▸ TASK: Recast the lines as a Markdown table with columns Index and Taxon line, starting at the line containing "phylum: Chordata" and continuing through the line containing "scientific name: Buteo jamaicensis", leaving out any blank lines.

▸ SOURCE DATA:

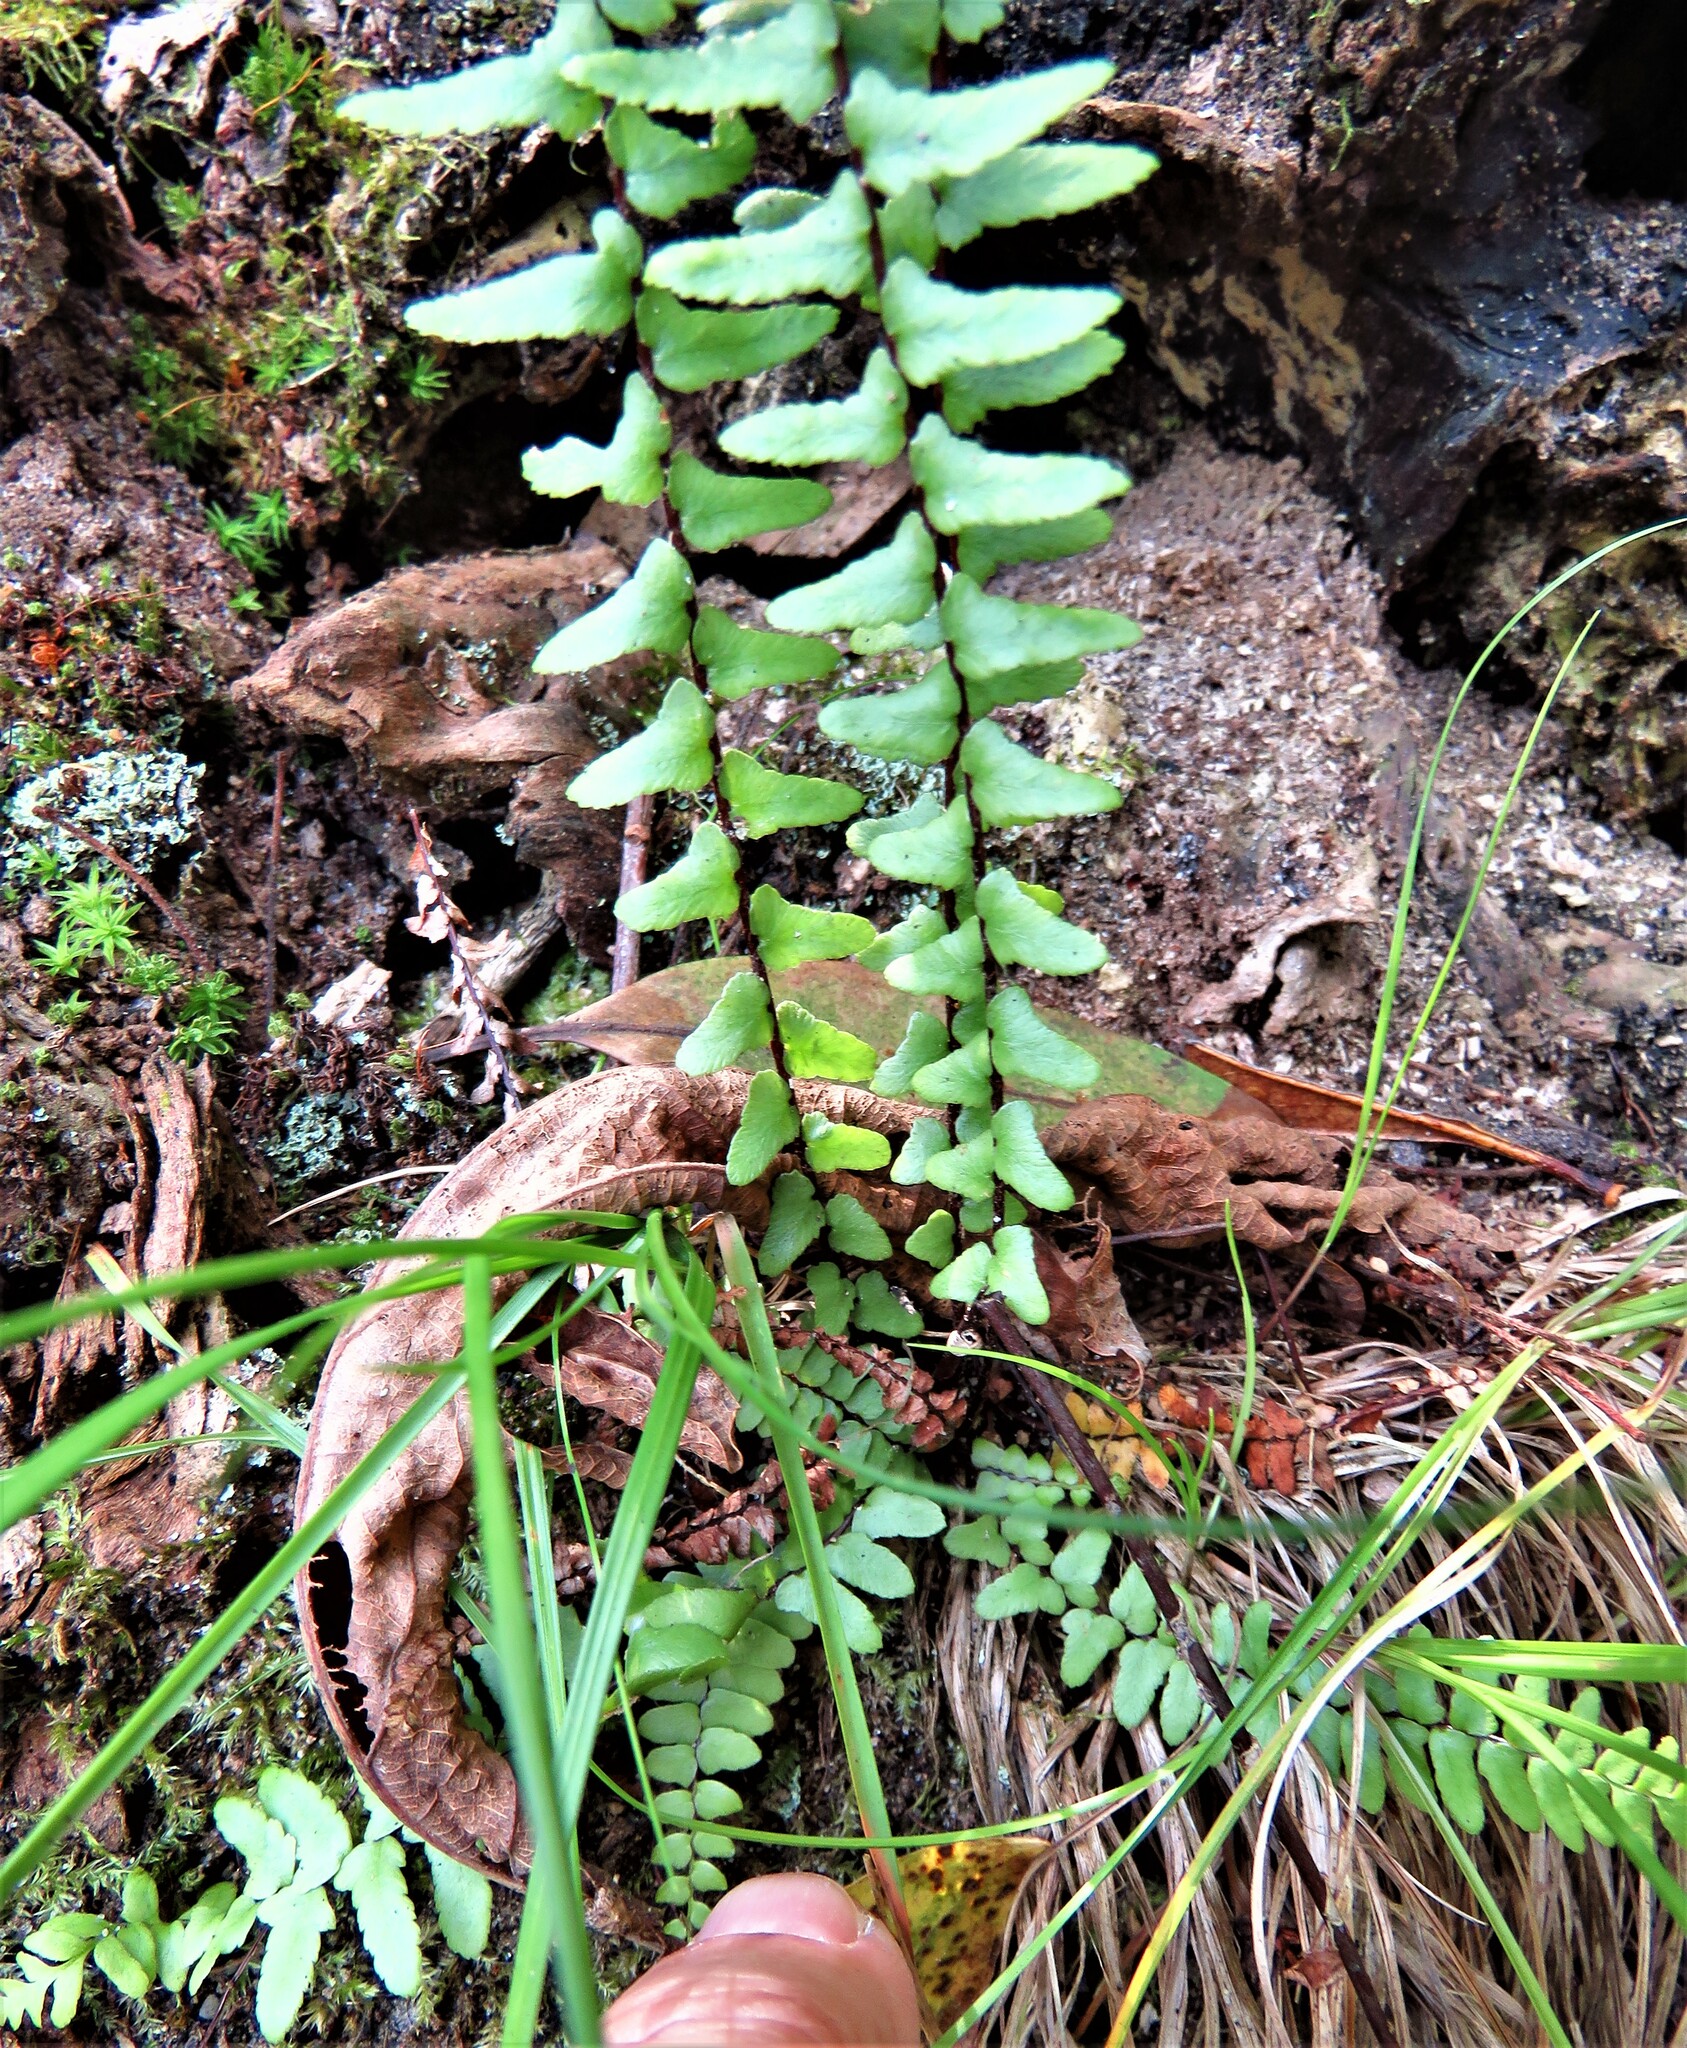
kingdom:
--
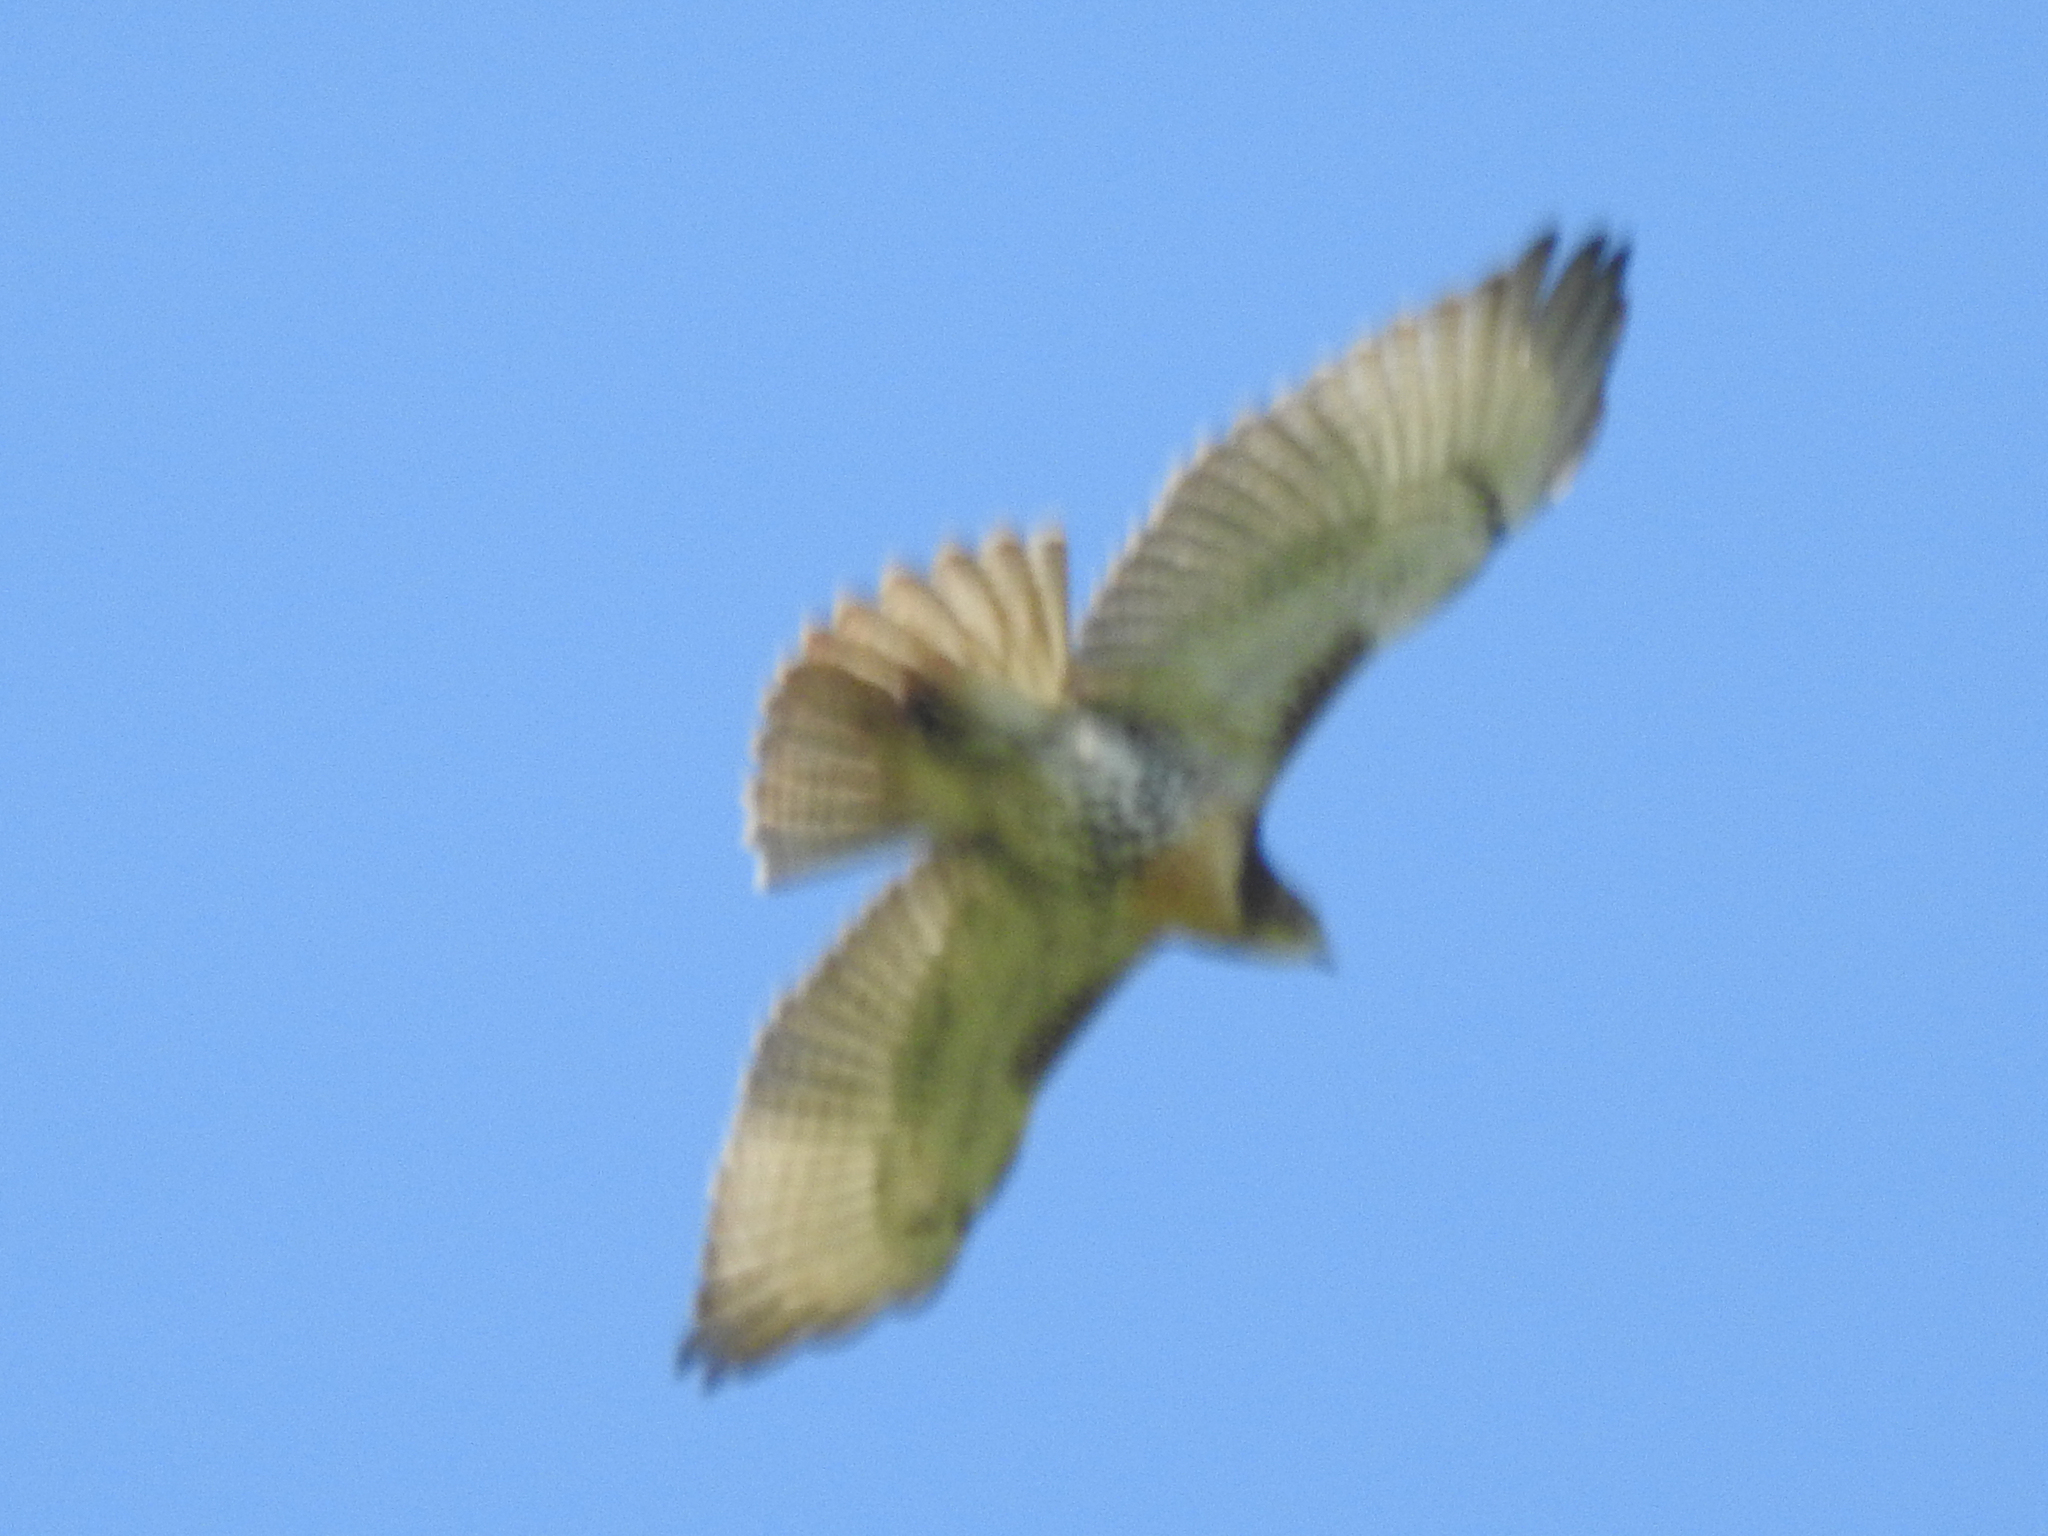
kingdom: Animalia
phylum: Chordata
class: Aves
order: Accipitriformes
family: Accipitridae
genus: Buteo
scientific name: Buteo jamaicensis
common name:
---
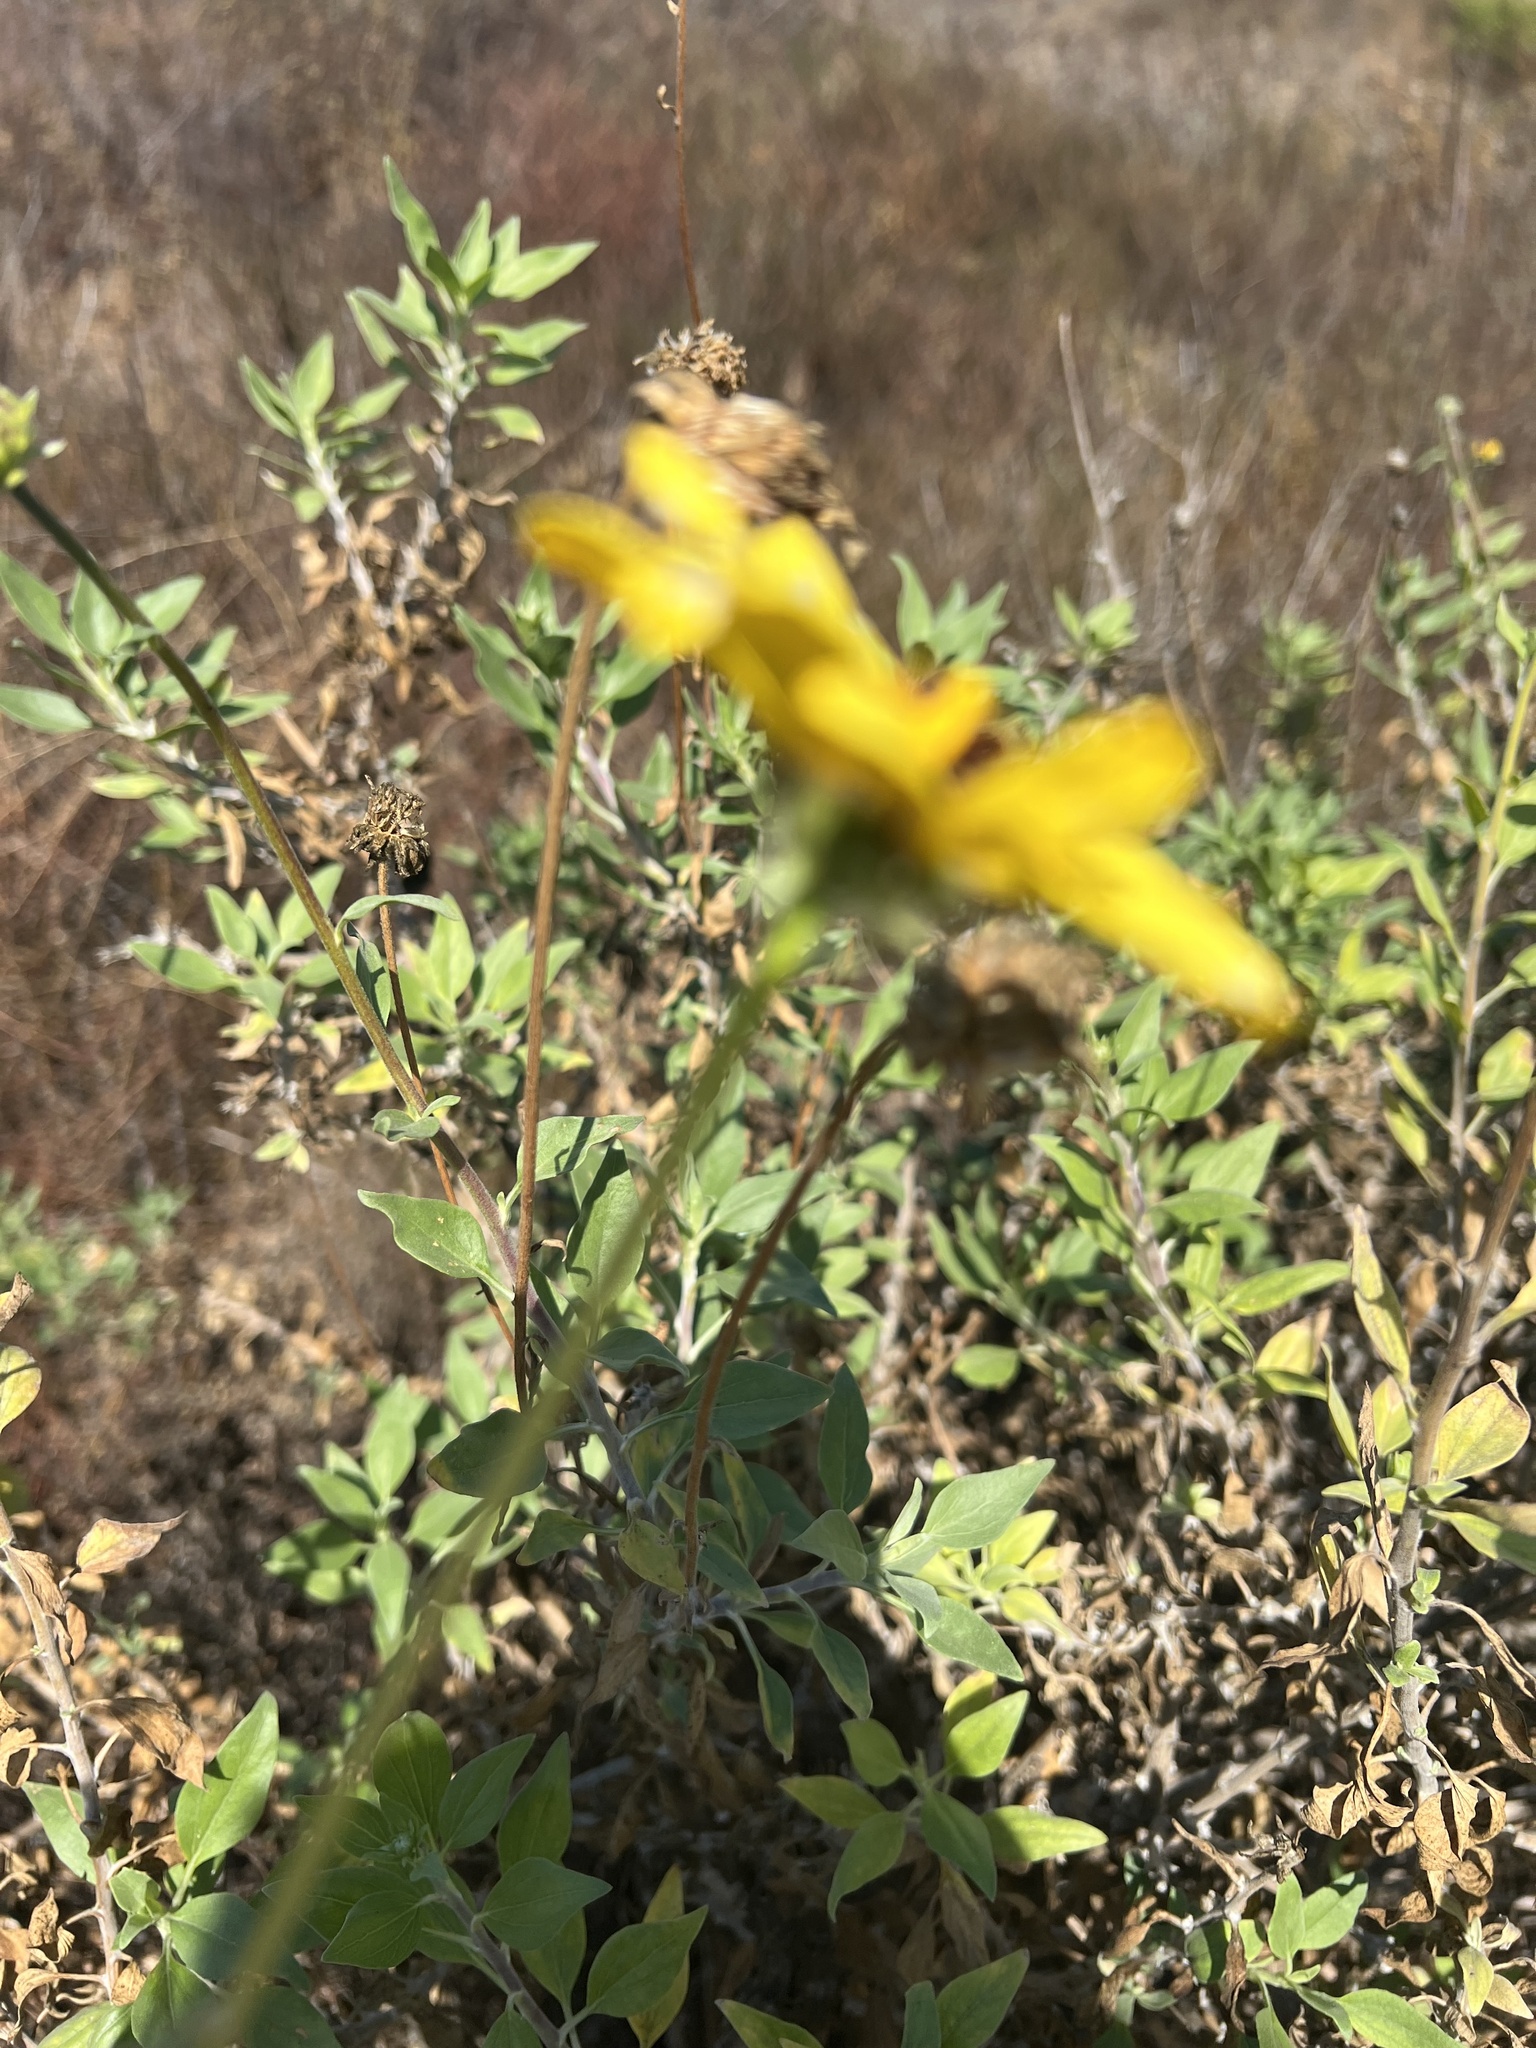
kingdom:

▸ ANSWER TO THE EXERCISE:
| Index | Taxon line |
|---|---|
| 1 | phylum: Chordata |
| 2 | class: Aves |
| 3 | order: Accipitriformes |
| 4 | family: Accipitridae |
| 5 | genus: Buteo |
| 6 | scientific name: Buteo jamaicensis |